Today’s Book of the Day is Digital Body Language: How to Build Trust and Connection, No Matter the Distance, written by Erica Dhawan in 2021 and published by St Martin’s Press.

Erica Dhawan is a worldwide expert and keynote speaker about leadership. She helps organizations and leaders innovate. She contributed to several publications as those by Fast Company and Harvard Business Review. She has an MPA from Harvard Kennedy School, MBA from MIT Sloan, and BS from The Wharton School.

Digital Body Language, by Erica Dhawan

I have chosen this book because I advocated, supported, and used remote working since 1997 when I first started adopting it with my customers.

This book has an ambitious goal: to be an essential, maybe the essential tool to provide the readers with practical guidance on how to better communicate and connect in a hybrid world.

For sure, the pandemic helped companies and individuals to take the leap of faith toward digital and hybrid meetings and workplaces after almost a decade of hesitancy.

This opportunity, alas, clearly showed how many were simply not prepared for this reality, and so business communication became, in the first days of remote working, an endless series of “can you hear me?”, “my connection is bad”, “your mic is off!” and so on. Add to this all the emails that were written as if they were in-person dialogues, providing not enough context or info to avoid uncertainty.

How is possible that digital communication is so difficult to figure out? Is that possible that we are unable to convey a clear message if we are not in front of our interlocutor?

Erica Dhawan, a global expert in cooperation and effective communication gives her extremely valuable contribution to the matter, with this book.

In it, the readers will find state-of-the-art research mixed with an elegant, engaging, mind-provoking writing style that will help them to become aware and read the “new” digital body language.

When we are in the same space with the people we are talking to we are able to read the signals they send us with their bodies, posture, and eye contact. We know how to properly listen and how to interact.
When we are online, things are different. We must develop new skills such as giving more attention to reading and writing clearly, making a purposeful video meeting, and learning how to engage people remotely.

Dhawan shows that when the reader grasps a few key concepts, these can be adopted from small talk to webinars, online conferences, and video meetings. Once the reader will have understood the key to digital communication, writing an effective email message or preparing a presentation will be no longer an issue.

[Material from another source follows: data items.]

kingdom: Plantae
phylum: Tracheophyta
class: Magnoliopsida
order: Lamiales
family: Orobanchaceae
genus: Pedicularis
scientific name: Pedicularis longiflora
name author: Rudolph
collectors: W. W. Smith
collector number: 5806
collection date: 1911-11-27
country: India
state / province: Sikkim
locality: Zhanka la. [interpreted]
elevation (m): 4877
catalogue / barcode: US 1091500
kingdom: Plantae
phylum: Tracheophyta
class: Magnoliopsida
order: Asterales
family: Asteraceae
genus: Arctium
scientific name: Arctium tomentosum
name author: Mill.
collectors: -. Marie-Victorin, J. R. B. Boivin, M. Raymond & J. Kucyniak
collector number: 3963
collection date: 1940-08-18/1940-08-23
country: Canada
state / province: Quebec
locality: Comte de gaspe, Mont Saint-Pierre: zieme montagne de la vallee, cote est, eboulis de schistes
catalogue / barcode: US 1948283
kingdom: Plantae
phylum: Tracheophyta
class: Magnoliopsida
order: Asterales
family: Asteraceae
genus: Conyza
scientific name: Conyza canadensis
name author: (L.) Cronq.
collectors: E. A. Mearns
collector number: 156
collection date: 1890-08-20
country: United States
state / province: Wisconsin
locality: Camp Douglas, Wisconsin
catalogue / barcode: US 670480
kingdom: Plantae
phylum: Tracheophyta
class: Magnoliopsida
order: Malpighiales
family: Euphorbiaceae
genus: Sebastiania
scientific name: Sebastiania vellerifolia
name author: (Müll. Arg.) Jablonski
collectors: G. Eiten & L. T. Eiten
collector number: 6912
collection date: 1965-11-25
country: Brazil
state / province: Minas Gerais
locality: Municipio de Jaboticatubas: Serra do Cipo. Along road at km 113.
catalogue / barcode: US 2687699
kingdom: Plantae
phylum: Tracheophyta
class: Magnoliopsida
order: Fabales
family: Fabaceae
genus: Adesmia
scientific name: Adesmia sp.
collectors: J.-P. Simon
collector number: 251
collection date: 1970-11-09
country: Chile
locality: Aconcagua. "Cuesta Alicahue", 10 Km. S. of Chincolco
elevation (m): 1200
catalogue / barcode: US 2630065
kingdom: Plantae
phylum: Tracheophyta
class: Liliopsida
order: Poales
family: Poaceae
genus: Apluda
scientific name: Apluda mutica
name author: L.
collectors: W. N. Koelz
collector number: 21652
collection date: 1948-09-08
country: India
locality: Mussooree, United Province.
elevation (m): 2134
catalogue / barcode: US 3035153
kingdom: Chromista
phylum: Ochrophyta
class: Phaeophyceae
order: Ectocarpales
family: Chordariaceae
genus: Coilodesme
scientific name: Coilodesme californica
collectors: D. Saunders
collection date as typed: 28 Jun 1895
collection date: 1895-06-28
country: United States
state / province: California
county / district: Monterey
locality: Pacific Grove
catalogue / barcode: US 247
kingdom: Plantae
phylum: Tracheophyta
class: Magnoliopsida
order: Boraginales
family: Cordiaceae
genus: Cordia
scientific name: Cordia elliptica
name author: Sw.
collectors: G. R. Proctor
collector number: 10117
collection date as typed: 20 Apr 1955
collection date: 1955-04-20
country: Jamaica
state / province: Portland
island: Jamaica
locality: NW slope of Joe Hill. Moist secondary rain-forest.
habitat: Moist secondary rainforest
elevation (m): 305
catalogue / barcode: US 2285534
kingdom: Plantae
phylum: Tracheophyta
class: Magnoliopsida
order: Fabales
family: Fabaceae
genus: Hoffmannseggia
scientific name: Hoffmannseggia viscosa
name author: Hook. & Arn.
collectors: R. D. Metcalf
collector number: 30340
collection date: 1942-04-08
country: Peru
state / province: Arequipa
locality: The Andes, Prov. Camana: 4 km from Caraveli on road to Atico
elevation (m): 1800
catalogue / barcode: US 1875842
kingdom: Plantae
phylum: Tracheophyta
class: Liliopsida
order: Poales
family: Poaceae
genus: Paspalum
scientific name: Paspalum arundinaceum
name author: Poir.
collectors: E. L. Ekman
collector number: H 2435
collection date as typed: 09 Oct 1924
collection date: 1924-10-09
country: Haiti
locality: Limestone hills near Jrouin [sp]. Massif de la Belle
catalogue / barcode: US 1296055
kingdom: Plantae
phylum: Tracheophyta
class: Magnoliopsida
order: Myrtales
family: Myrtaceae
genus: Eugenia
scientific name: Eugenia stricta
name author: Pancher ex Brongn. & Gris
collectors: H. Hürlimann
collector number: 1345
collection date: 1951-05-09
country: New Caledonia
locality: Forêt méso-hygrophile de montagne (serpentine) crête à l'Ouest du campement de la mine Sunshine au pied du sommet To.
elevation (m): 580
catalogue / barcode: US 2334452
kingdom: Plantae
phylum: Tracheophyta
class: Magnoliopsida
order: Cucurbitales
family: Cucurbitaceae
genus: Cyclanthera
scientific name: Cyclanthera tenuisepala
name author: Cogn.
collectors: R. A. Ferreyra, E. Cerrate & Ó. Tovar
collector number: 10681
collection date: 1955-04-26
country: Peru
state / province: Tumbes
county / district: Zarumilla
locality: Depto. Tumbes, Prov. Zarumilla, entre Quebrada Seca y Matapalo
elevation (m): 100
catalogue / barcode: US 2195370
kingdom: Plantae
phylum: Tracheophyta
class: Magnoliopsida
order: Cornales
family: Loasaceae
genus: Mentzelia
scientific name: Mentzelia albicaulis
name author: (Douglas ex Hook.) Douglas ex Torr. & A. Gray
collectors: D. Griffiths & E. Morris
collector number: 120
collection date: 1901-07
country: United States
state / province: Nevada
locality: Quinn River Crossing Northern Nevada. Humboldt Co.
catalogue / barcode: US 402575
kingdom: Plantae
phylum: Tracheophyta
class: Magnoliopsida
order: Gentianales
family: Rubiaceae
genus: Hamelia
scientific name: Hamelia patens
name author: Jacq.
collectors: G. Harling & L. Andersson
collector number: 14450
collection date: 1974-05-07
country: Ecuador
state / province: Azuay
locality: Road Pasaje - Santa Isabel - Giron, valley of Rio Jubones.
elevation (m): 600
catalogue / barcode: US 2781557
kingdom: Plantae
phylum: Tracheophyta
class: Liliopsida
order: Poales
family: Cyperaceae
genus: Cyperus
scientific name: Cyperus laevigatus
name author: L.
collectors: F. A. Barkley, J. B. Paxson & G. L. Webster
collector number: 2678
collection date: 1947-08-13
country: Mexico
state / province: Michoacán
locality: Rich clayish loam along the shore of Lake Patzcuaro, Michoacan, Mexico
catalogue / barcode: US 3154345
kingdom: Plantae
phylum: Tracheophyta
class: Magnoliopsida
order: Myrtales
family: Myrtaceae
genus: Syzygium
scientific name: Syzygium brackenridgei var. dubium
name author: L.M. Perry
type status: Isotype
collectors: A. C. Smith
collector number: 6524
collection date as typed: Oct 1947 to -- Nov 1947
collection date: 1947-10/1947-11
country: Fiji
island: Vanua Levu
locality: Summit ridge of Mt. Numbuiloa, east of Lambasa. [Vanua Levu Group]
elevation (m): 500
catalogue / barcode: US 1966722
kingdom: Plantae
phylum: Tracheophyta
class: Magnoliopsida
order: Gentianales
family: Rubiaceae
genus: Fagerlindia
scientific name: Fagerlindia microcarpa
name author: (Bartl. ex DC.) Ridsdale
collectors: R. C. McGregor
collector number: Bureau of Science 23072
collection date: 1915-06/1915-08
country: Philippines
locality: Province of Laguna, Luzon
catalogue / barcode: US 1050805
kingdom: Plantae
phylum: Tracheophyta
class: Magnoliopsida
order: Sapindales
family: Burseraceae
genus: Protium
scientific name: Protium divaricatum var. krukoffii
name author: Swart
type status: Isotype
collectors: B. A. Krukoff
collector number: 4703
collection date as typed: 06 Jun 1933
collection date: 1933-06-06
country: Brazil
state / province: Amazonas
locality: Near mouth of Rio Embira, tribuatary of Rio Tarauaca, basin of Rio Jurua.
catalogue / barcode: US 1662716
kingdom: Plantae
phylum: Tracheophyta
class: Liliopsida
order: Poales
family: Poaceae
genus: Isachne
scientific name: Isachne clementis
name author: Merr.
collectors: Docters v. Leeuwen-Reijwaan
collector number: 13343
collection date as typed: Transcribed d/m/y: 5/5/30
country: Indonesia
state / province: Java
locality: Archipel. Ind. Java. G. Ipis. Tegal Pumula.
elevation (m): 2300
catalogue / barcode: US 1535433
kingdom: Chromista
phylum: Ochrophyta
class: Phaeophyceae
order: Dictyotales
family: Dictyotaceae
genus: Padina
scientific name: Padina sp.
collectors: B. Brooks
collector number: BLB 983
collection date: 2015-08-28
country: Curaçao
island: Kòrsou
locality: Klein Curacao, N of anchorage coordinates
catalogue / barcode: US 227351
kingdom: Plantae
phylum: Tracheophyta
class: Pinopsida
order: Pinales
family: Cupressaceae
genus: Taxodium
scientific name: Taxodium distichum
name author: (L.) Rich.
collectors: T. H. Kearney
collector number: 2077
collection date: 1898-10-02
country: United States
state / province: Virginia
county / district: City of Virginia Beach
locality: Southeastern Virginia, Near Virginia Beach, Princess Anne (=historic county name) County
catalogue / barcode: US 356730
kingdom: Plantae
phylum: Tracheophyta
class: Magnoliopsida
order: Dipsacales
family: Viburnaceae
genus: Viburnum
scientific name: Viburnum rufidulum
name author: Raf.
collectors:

What this book does extremely well is to teach a practical way to feel again that positive sense of inclusion and belonging by rethinking how we behave when we communicate online.

The readers will be guided into learning how to understand, read, and use online the essential signals that will show and give our audience trust, knowledge, and empathy.

I recommend this book to everyone, as it will help everyone in developing a brand new digital body language.